Ballot questions, not candidate races, are destined to dominate voters’ interest in California’s November 2020 elections. Candidate races are very predictable at this time in the state. Democrats have a huge registered voter advantage and are likely to sweep away any challenges to their current dominance, while the presidential preference race in the Golden State is over before it starts.
Even if Donald Trump decided to bow out and Republicans had to come up with a new nominee, the state’s 55 Electoral College votes will end up in the Democratic nominee’s column.
Sure, there will be some regional action worth attention. Republicans will make an effort to win back some of the seven congressional seats lost in 2018. There could be some top-two intraparty battles that will be competitive.
But statewide, attention will focus on ballot propositions even if not all of the proposed measures find a place on the ballot.
Uber, Lyft and Door Dash laid down a tough hand in their poker match with the legislature over Assembly Bill 5 intended to classify many “gig” economy workers as full time employees. The $90 million pledged to set worker rules via ballot initiative for the gig economy will set a high bar in initiative spending wars vying for voter’s attention.
Of course, the Uber/Lyft/Door Dash—let’s call them the Gig Gang—call to arms is a saber rattled in the face of the legislature to cut a deal before the companies move ahead on the initiative.
Labor unions, gung ho for AB 5, signaled that they won’t give ground and are prepared to meet the Gig Gang initiative head on. Such a high profile battle on how the leading technology innovation state will treat workers in that field will surely gain national attention and spur out-of-state funding. The state’s voters will be paying attention.

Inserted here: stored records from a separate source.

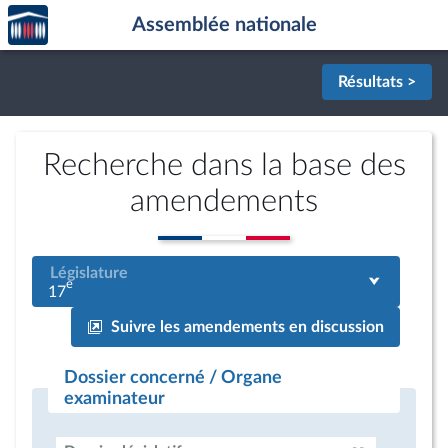
Accèder
Aller au contenu
Aller en bas de la page
Assemblée nationale
à la
page
d'accueil
Résultats >
Recherche dans la base des
amendements
Législature
e
17
Suivre les amendements en discussion
Dossier concerné / Organe
examinateur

But that’s not all. There are the big tax issues that are being talked up for the November 2020 ballot. A number of writers on this page have already commented on the coming battle to raise taxes on business property. One measure has qualified and a second that could substitute for the qualified measure has been filed.
Top that with the California School Boards’ proposal to raise corporate and high-end income taxes and voters’ heads will spin with the dollars being spent on such campaigns. Public employee unions are behind the property tax measure and could join onto the corporate/income tax measure.
How unions will divide their interest and money if both the Gig Gang measure and even one of the tax increase measures are on the ballot is already under discussion by insiders.
Business groups have pledged big dollars to oppose the tax increases. More millions of dollars would be spent on both sides of a tax question to get voters’ attention.
Efforts will be made to limit the number of tax increase measures on the ballot. The track record for taxes doesn’t look great as of late. Public polls show the property tax measure is weak, and the dominate Democrats in the legislature, no enemy of taxes, could not muster enough votes to place a lowering of the two-thirds vote to raise local taxes on the ballot or even pass a tax on guns.
But strategists for the tax measures gamble that an angry electorate who wants to vote against Trump and perhaps jump on the bandwagon of other Democratic candidates will pull the level for tax increases aimed at corporations and the rich.
There will be other measures that will vie for attention such as the already qualified referendum on a law to restrict bail in the state, which plays into the national debate over justice reform. That is sure to get attention from across the nation. As would an initiative or referendum to undo any legislation passed in the hotly contested fight over mandatory vaccinations if such a proposition is put up.
Massive ballot proposition spending likely will drown out the relatively meager budgets of congressional and legislative candidates.
Oh, to be a ballot measure consultant in California in 2020.